Inflation always works like that. After a period of inflation – most of which periods are of very short duration – things go back to normal.

Always, eh? Venezuela, Zimbabwe, Argentina, they show that.

And now Rishi Sunak is claiming credit.

He should not be. This was a phenomenon that was largely beyond his control.

Barring one thing, that is. He could have made the impact of inflation much less than it was if only he had told the Bank of England to do nothing to tackle it.


Now, me? I’m going to put a little faith in this money supply size theory thing about inflation. On the grounds that it probably is about right, d’ye see?

M1 being the thing that the central banks larlgey controls and which QT reduces, M4 being the wider thing not directly controlled but heavily influenced by interest rates. But, you know, maybe that’s just me and the entire economics profession there. What’s what when cofronted with Spud?

Sexist pig

Ain’t ‘ee:

And now we have a new health secretary. She is the gloriously incompetent (in my opinion, based on watching many past performances) Victoria Atkins MP.

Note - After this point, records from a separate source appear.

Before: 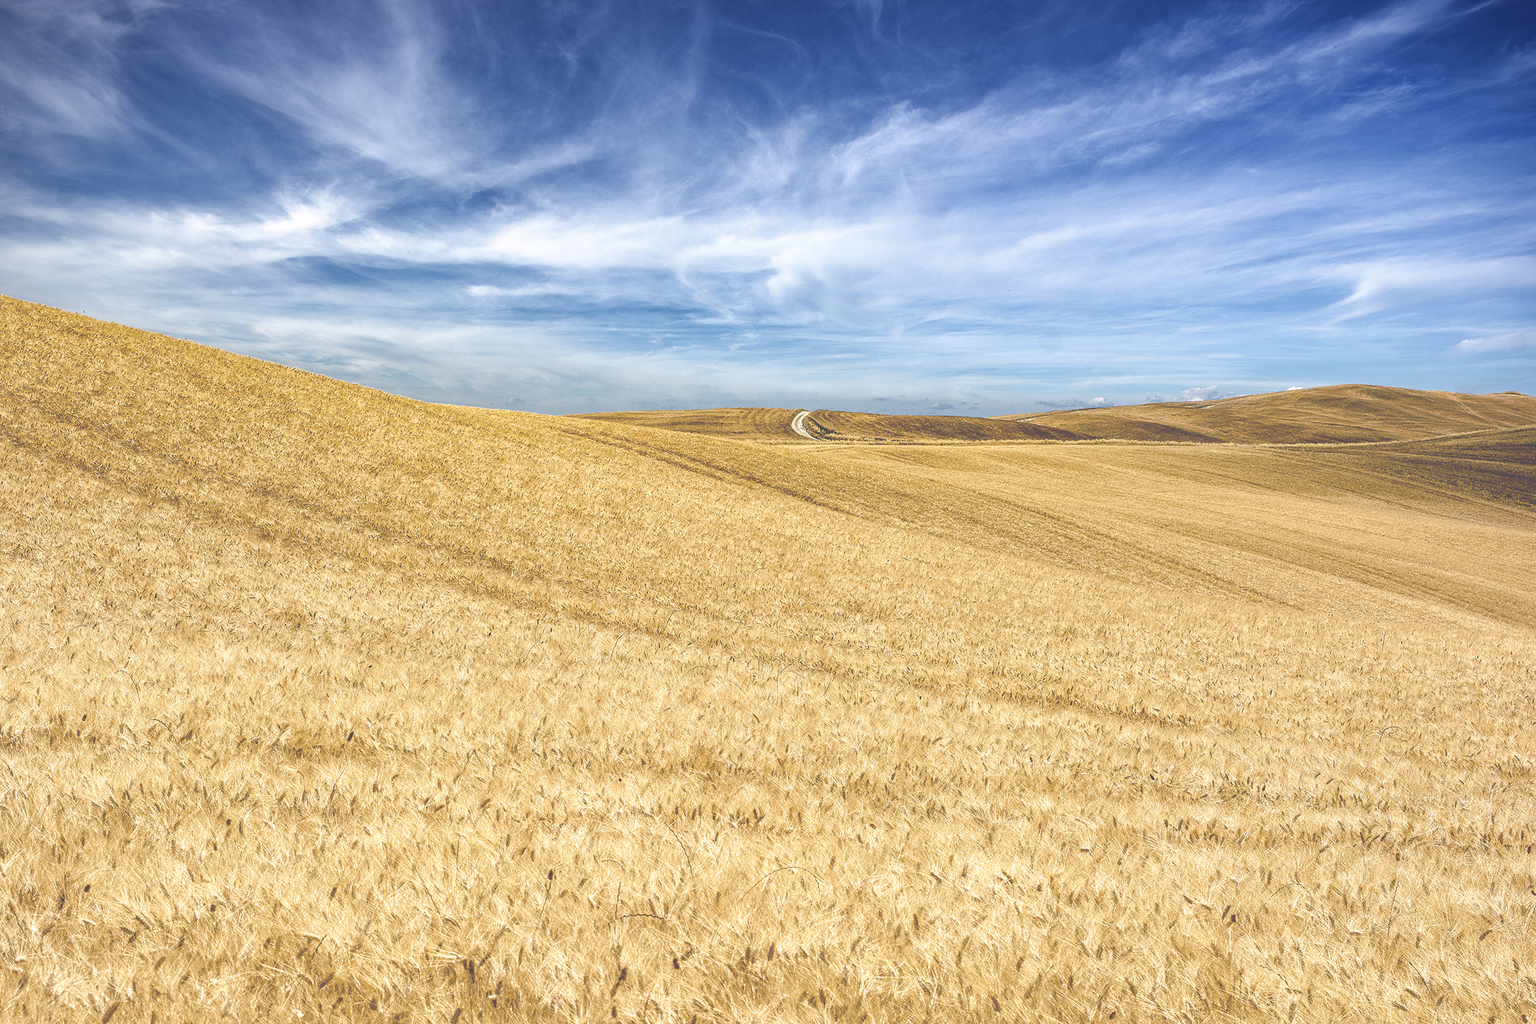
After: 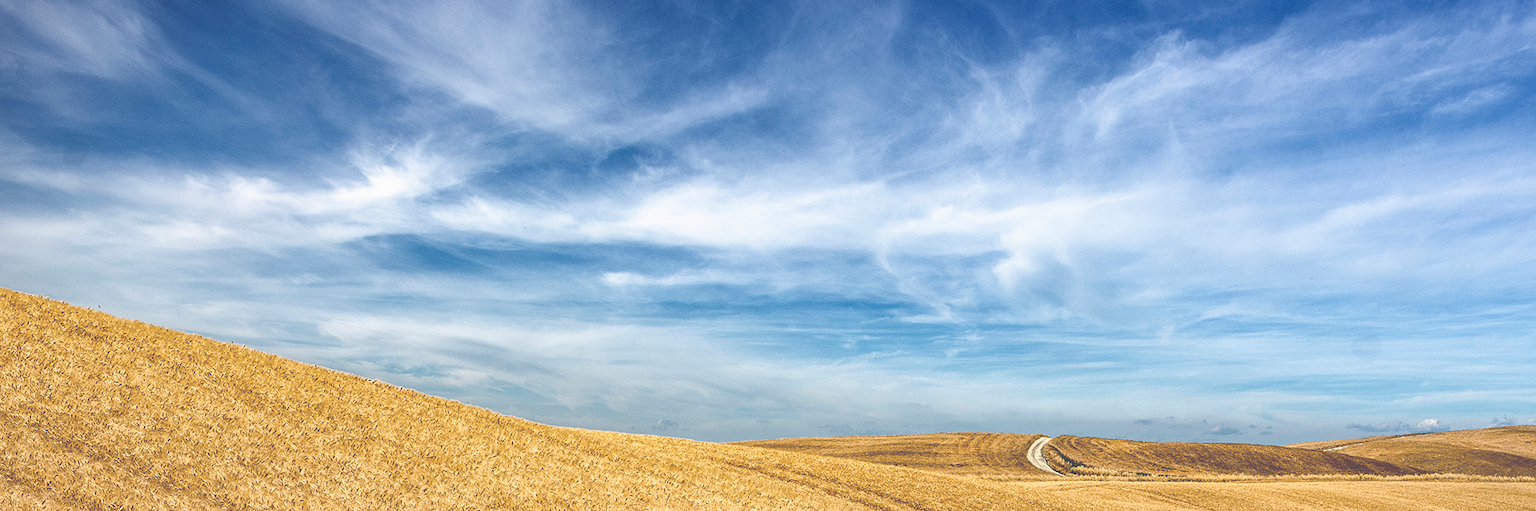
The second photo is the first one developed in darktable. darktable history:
exposure: exposure -0.04 EV, compensate highlight preservation false
crop: left 0.579%, top 7.627%, right 23.167%, bottom 54.275%
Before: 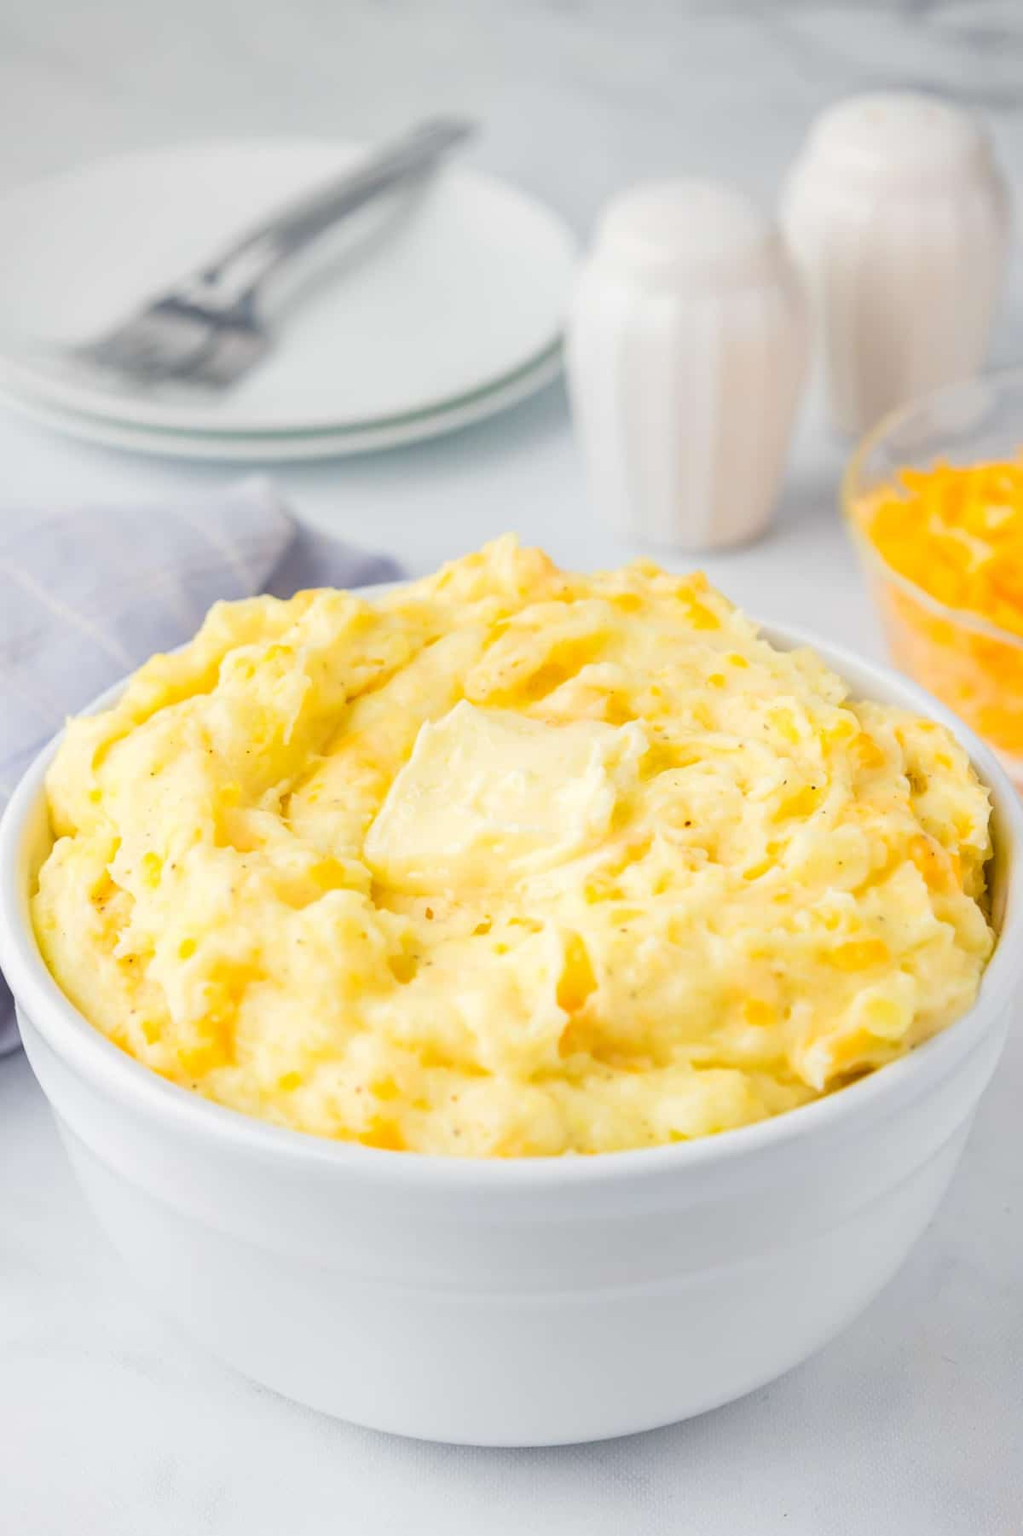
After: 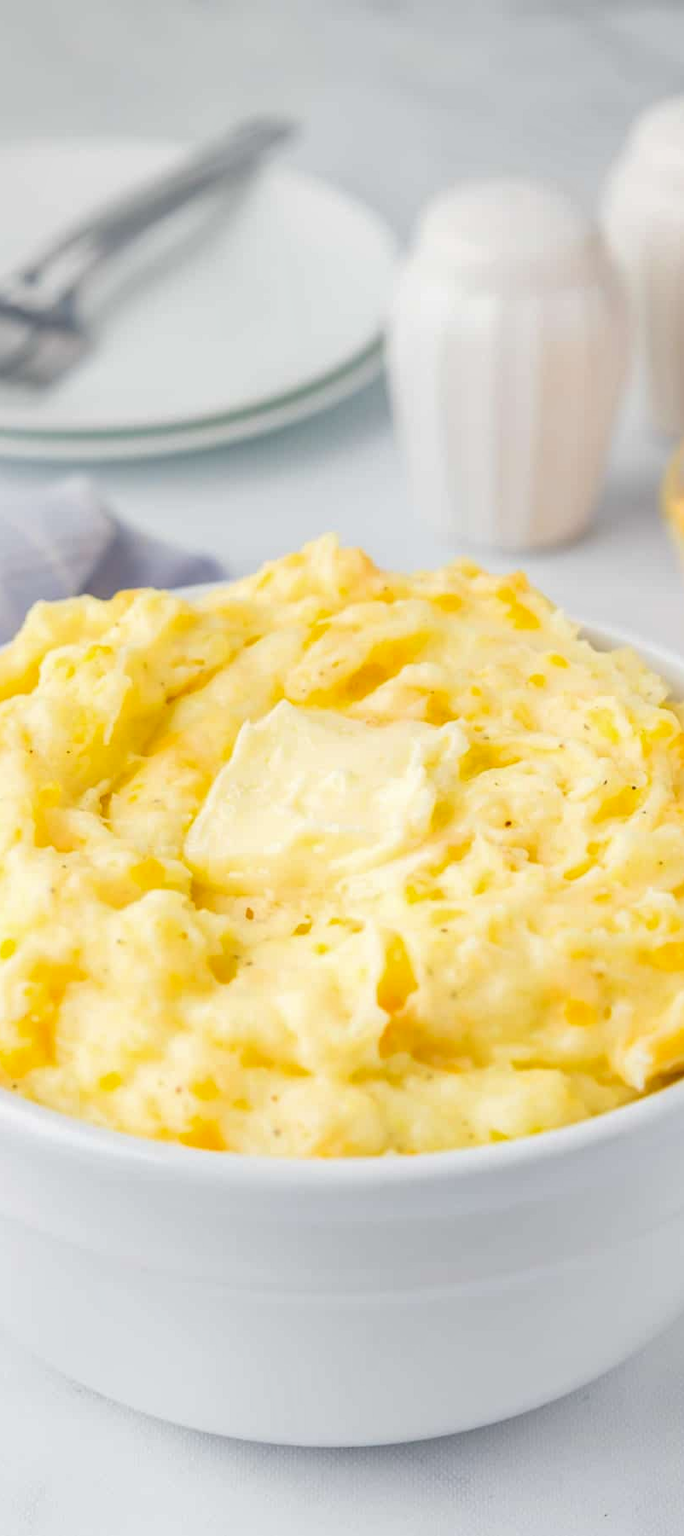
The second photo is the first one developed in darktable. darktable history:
crop and rotate: left 17.657%, right 15.352%
shadows and highlights: shadows 25.72, highlights -24.42
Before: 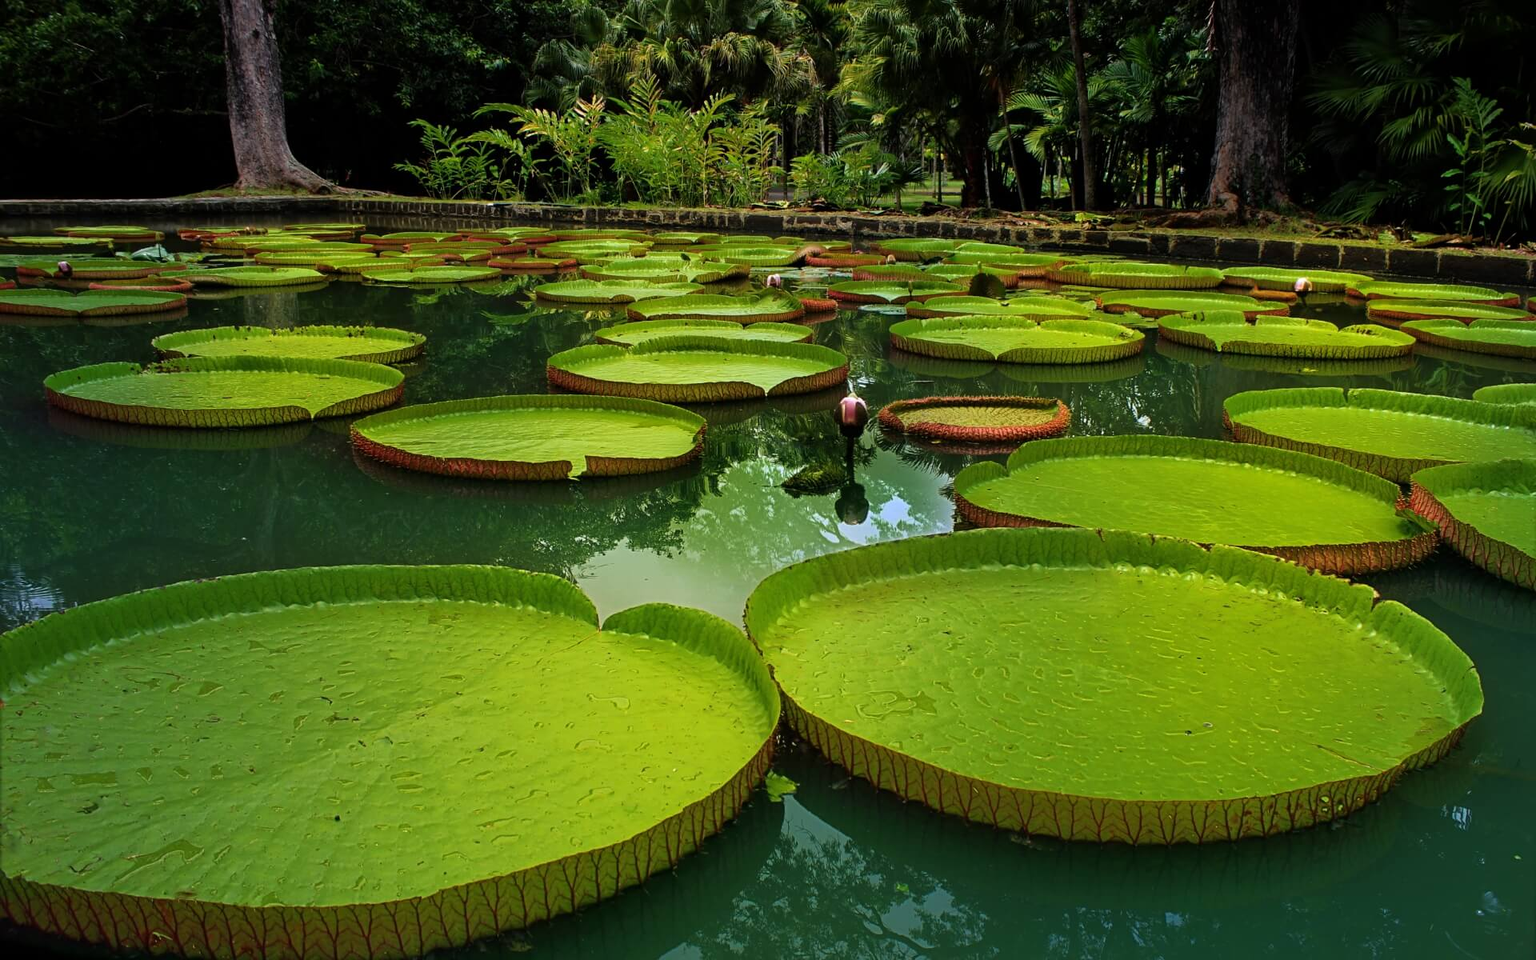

I have zero expectation of her. But what really worries me is that her husband is Paul Kenward, managing director of British Sugar.

Sweet dreams must be made of this as far as he is concerned.

A woman’s place in politics is to be decided by her husband’s job, is it?


But that’s not really why I am writing this post. The reason for that is to highlight that this issue arises from microeconomic concerns. Macroeconomically, and thinking in the long term that this requires, the signal is clear: it is that the time for a strong, collective landlord with access to funds to provide stability in the housing market is required.

For a long time, I have suggested that changes to ISA and pension laws could provide more than £100 billion of funding a year for a Green New Deal and other socially necessary projects. Funding that strong collective landlord would be one such socially necessary project. And who would not want to know that their savings were actually being used for a socially useful purpose rather than being speculated on the stock exchange for the sole purpose of enriching someone in the financial services sector?

People buying houses with their own money to rent out is bad, very bad. Using everyone’s money to buy all the housing to rent out is good, very good.